■ **Assignment**
In the review of Seeking Center, what is the first of the collection's four sections called?

*** Opening of Passage provided ***

Seeking Joan Gelfand A Review of Seeking Center, A Collection of Poems by Joan Gelfand
Posted on: September 23rd, 2008. Filed under: Book Reviews, Press Releases.A Review of Seeking Center, A Collection of Poems by Joan Gelfand, 71 pp., Two Bridges Press, 2006.
In Seeking Center, Joan Gelfand joins the reader in a free-wheeling discussion, beyond the poems themselves, regarding what is poetry today, here at the beginning of the twenty-first century. In forms that span from the short, highly-constrained haiku to the almost limitless prose poem, she seems to define poems as she produces them. She refines this discussion through poetic techniques that include innovative line breaks, a few rhymes and near-rhymes, internal rhymes that surprise and wordplay. Through all of this she seems to ask-and-answer what is poetry? And isn’t poetry being constantly redefined by new voice, new angles, and vision. What is a Joan Gelfand poem?
These poems reach widely into media other than the printed word, thus knitting a web of connections between arts and artists. “Museum Pieces,” the first of four sections, deals almost exclusively with reactions to visual art. At her best, Gelfand expresses the ability of a work of art to shock our prosaic universe. In the opening poem she begins:
Across the dirty street from “Heavenly Body:
Quality Collision Repair and Refinishing,”
A feather-light whale
Floats.
By grounding the reader in the dirty streets, Gelfand juxtaposes ‘’art” that ethereal, non-linear, always moving target. She uses a similar technique in “Monet,” but instead of using third person she employs a strong authorial presence:
How many times have I seen you
And not seen you?
Today, your subtle colors whisper —
Not the gardens, not the water lilies —
Perhaps the most ambitious section is “Music/Dream Series,” in which the poems are numbered to connect them not only to various musical pieces but to the other poems in a sequence. I was particularly moved by the second, third, and fourth stanzas of “Even If”:
That chord wraps its music around your heart
That cord is cut
(The one that connected you
pulled you embraced you with its sweet and sad notes.)
That first sorrow.
This, where she employs her full poetic arsenal, including wordplay and enjambment, to build bridges between the arts, shows Gelfand at her strongest.

*** Close of Passage provided ***
*** Opening of Available data ***

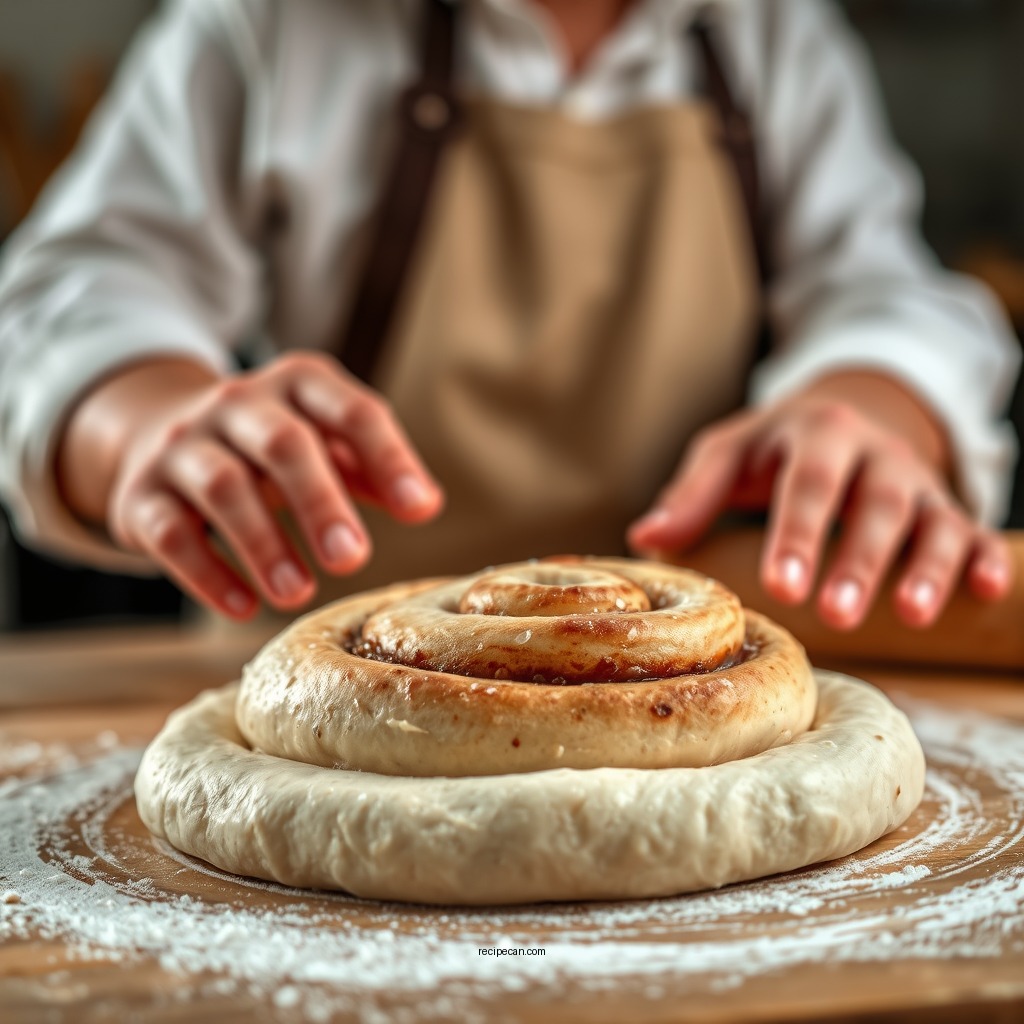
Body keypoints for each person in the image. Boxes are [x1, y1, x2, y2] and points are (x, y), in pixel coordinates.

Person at [0, 0, 1018, 634]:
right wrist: (145, 422)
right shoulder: (266, 26)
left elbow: (878, 288)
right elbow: (84, 286)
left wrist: (872, 404)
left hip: (677, 682)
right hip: (323, 678)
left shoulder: (772, 35)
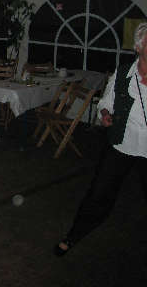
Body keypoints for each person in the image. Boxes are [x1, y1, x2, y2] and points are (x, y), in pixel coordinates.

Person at [54, 22, 147, 256]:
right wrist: (105, 113)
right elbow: (106, 102)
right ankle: (74, 235)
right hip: (121, 143)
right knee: (99, 193)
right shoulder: (124, 73)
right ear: (138, 47)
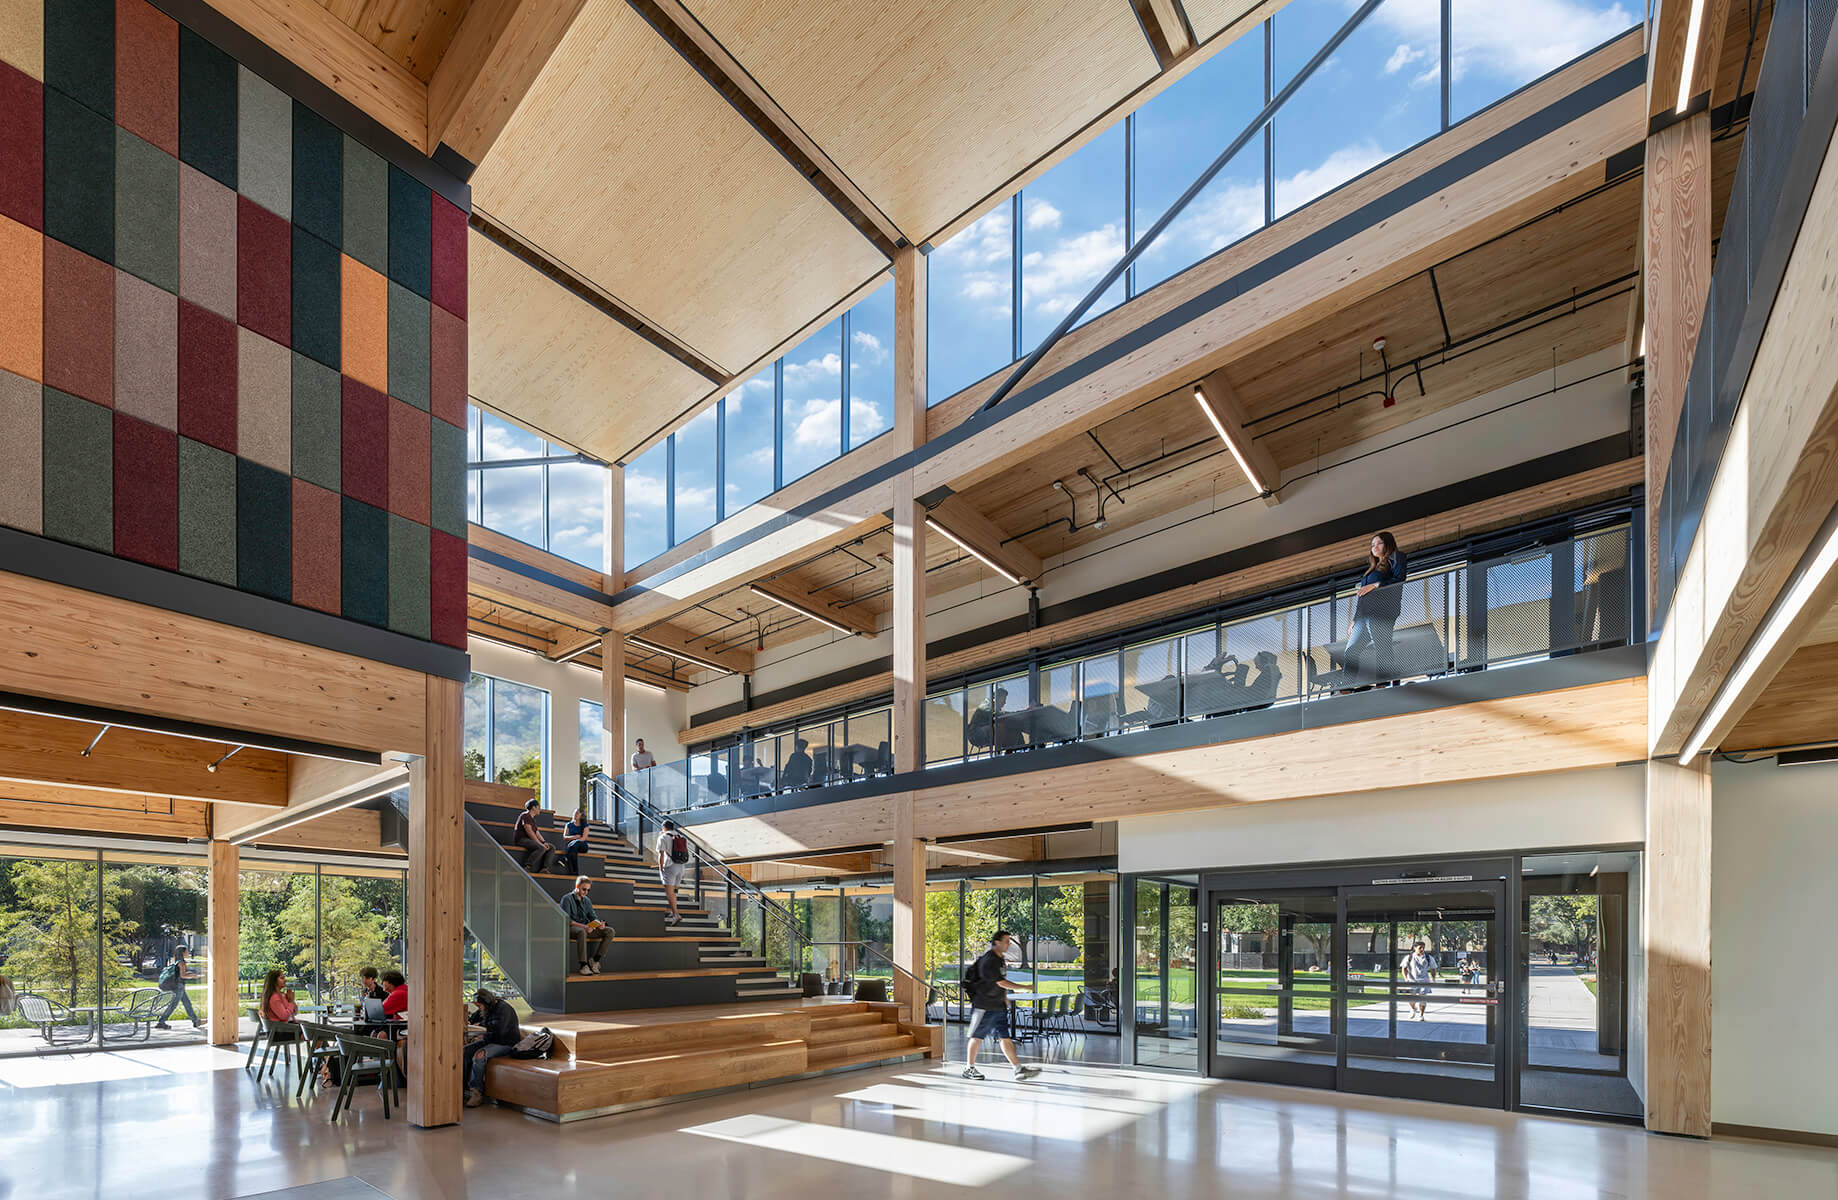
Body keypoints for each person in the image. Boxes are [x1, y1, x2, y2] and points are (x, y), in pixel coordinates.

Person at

*** Close of Available data ***

■ **Response area**
"Museum Pieces"